The Mussenden Temple stands on the cliff edge as if daring the Atlantic to come and take it. A small classical rotunda built in 1785 by the 4th Earl of Bristol - who was simultaneously the Anglican Bishop of Derry - it perches above a 120-foot basalt drop with the North Atlantic crashing white below. Erosion has been bringing the cliff closer to the temple for two centuries. The National Trust has stabilised it. The temple holds. Behind it sprawls the ruined Downhill House, another piece of episcopal extravagance from the same eccentric bishop. The village of Castlerock - 1,155 people at the last count, five miles west of Coleraine - sits below the cliff, where C.S. Lewis spent childhood holidays that may have helped shape the world he later called Narnia.
Frederick Hervey, 4th Earl of Bristol, was Bishop of Derry from 1768 until his death in 1803. He was also an obsessive traveller, an art collector, and an architect of impossible ambition. Hotels across Europe still bear his name. Downhill House was his Ulster project - a vast Italian-style palace built on the basalt cliffs in the 1770s, surrounded by gardens, terraces, follies, and the famously precarious Mussenden Temple, named for his niece Frideswide Mussenden. The bishop filled the house with paintings, sculpture, and a library that ranked among the finest in Ireland. A fire gutted the building in 1851; what remained was abandoned after the Second World War. The roofless shell is now owned by the National Trust. You can walk through where the drawing rooms used to be.
Just outside the village, at a quiet crossroads, stands one of the oldest surviving thatched cottages in Northern Ireland. Hezlett House was built around 1691 - originally as a rectory or farmhouse - using a cruck-frame construction so traditional it was already considered old-fashioned by the late seventeenth century. Cruck pairs are matched curved timbers, like the ribs of a ship, that rise from the ground and meet at the roof apex. The technique reaches back to medieval building practice. Most cruck houses have collapsed or been demolished over the centuries. Hezlett House survived because the same family lived in it continuously for nearly three hundred years. The National Trust now keeps it as a museum of pre-industrial rural life.
C.S. Lewis was born in Belfast in 1898, and as a boy he spent summer holidays in Castlerock. The damp Edwardian seaside, the cliffs above the strand, the ruins of Downhill House visible from the beach - these were the landscapes of his childhood imagination. Lewis would later say that the bookcase wardrobe full of fur coats in his great-aunt's house gave him the idea for the entrance to Narnia. But he also acknowledged that the Antrim and Londonderry coasts shaped his sense of magical geography - the way an old ruin on a clifftop can feel like the threshold of another world. Some readers think the description of Cair Paravel, the seaside castle in The Lion, the Witch and the Wardrobe, owes something to Mussenden and Downhill. The connection is suggestive rather than proven. Lewis himself was characteristically cagey about specific sources.

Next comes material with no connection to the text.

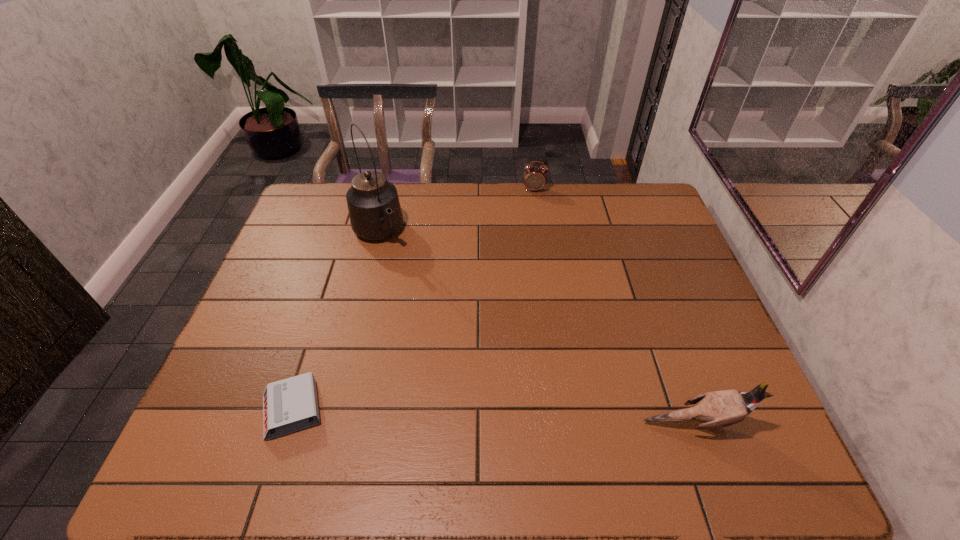
The image size is (960, 540). In order to click on free space on the desktop that is between the left alarm clock and the bird and is positioned on the face of the second shortest object in this screenshot , I will do `click(541, 418)`.

Where is `vacant spot on the desktop that is between the shortest object and the rightmost object and is positioned spout on the tallest object`? The image size is (960, 540). vacant spot on the desktop that is between the shortest object and the rightmost object and is positioned spout on the tallest object is located at coordinates (510, 417).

Castlerock railway station opened on 18 July 1853 as part of the Belfast-Derry coast line - one of the great Victorian railway journeys, hugging the cliffs above the Atlantic for miles. NI Railways still runs hourly trains in both directions, slowing the schedule slightly for Sunday. The village swells in summer. The two caravan parks fill up, the apartment blocks along the promenade fill up, the Castlerock Golf Club fills up. The 18-hole Mussenden championship links course is bounded by the beach, the River Bann, and the railway line - one of the most dramatic settings for golf anywhere in Ireland. The 9-hole Bann course offers a gentler alternative. Both have been here for over a century.
Castlerock was largely untouched by the Troubles. Only one fatal incident occurred in or near the village in connection with the conflict - the 1993 Castlerock killings, when four workmen were shot in a van on Freehall Road by UDA gunmen using the Ulster Freedom Fighters cover-name. Coleraine man Torrens Knight was later convicted. The actor James Nesbitt lived in Castlerock as a teenager and learned his trade in school productions. The village does not advertise its dark moments. The cliffs and the strand and the trains do most of its talking. The basalt remembers everything; the basalt says nothing. People come here mostly to walk along the beach, look up at Mussenden, and let the salt air clear whatever they brought with them from inland.
Located at 55.15°N, 6.78°W on the Antrim/Londonderry coast at the mouth of the River Bann. The basalt cliffs and Mussenden Temple are the most distinctive aerial landmarks - the temple perches on the cliff edge just east of the village. Nearest airports: City of Derry (EGAE) 18 nm west; Belfast International (EGAA) 35 nm east-south-east. The 18-hole Castlerock Golf Club links course is clearly visible from cruising altitude. The Belfast-Derry railway line traces the coast immediately below the cliffs, one of the most scenic train routes in the British Isles.